脉冲放电驱动磨料流辅助磨削单晶碳化硅研究  

作　　者：陈钊杰 谢晋[1] 刘军汉[2] 熊长新[2] 李迪帆 CHEN Zhaojie;XIE Jin;LIU Junhan;XIONG Changxin;LI Difan(School of Mechanical and Automotive Engineering,South China University of Technology,Guangzhou 510640;Huazhong Institute of Electro-Optics-Wuhan National Laboratory for Optoelectronics,Wuhan 430223)

机构地区：[1]华南理工大学机械与汽车工程学院,广州510640 [2]华中光电技术研究所-武汉光电国家研究中心,武汉430223

出　　处：《机械工程学报》2024年第9期383-392,共10页Journal of Mechanical Engineering

基　　金：国家自然科学基金(51975219,52375493);广东省基础与应用基础研究基金(2022A1515220053)资助项目。

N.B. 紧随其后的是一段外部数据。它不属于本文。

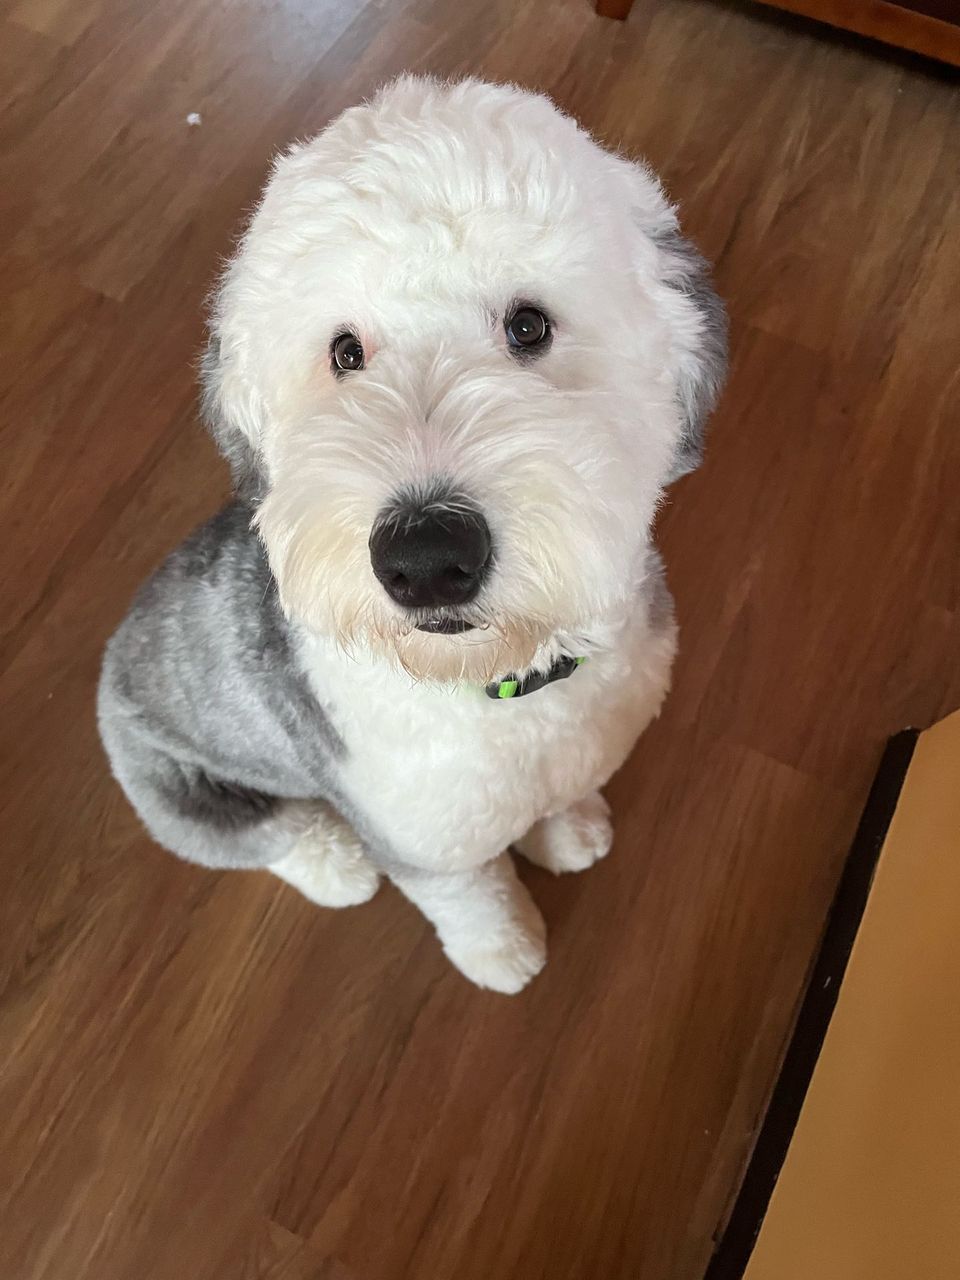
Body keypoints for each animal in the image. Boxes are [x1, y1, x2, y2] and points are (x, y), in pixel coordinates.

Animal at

摘　　要：单晶碳化硅作为半导体材料,其被加工表面及亚表面质量直接影响到电、磁、光等工作性能,但在高精度的机械加工中,纳米切深的不可控和高速主轴转动的刀具端跳会产生不稳定的切削力,导致表面微毛刺和改性层以及亚表面残余应力和损伤。因此,在单晶碳化硅的金刚石磨削中,利用砂轮与工件间的脉冲放电驱动游离磨料流动,抵消机械作用对其表面及亚表面的影响,探究机械加工、磨料流抛光和热化学去除的复合加工对表面完整性的作用机制。首先建立复合加工表面成型与脉冲放电和流体动压的关系模型,然后分析脉冲放电对材料去除率以及磨粒损耗率的影响,最后讨论去毛刺效果、表面残余应力及亚表面损伤等。结果表明:在固结磨粒切削与轮廓复制过程中工件与磨粒界面形成了复合加工链,脉冲放电可驱动游离磨粒并对表面进行热化学改性,游离磨粒获得去除力去消除表面二氧化硅并重新暴露出Si-C键。降低脉冲放电能量和流体动压会促进脆性破坏转变为高表面质量的塑性去除。即使较大切深和较大主轴端跳产生的机械振动,脉冲放电驱动的热化学改性及游离磨粒抛光与金刚石磨削复合可以将残余压应力、表面微毛刺和亚表面损伤层厚度分别减少93%、73%和50%。The surface quality of monocrystalline SiC,as a semiconductor material,influences its electrical,magnetic,and optical performance.However,during mechanical processing,the cutting depth and the mechanical runout lead to unstable cutting force,resulting in surface micro-burr,modified layer,subsurface residual stress and damage.Thus,an impulse-discharge between wheel metal and SiC is proposed in diamond grinding to drive a loose-abrasive flow.It aims to investigate the mechanism by which the hybrid effects of mechanical processing,abrasive flow polishing,and thermochemical removal influence surface integrity.The surface formation is first modelled in relation to impulse discharge energy and hydrodynamic pressure.Then,the material removal rate and abrasive wear rate are investigated.Finally,the surface integrity is investigated.It is shown that the hybrid machined formation chain was formed in the abrasive-workpiece interface.The impulse-discharge drove the loose-abrasive and modified the interface by thermochemical modification.The loose-abrasive obtained a removal force to eliminate the modified SiO2 and expose the SiC substrate.Decreasing the impulse-discharge energy and hydrodynamic pressure promoted brittle removal to ductile removal.Under the mechanical vibrations generated by large cutting depths and spindle runout,the hybrid machining of impulse-discharge driven thermochemical modification and loose-abrasive polishing,in conjunction with diamond grinding,could effectively reduce residual compressive stress,surface micro-burrs,and subsurface damage layer thickness by 93%,73%,and 50%,respectively.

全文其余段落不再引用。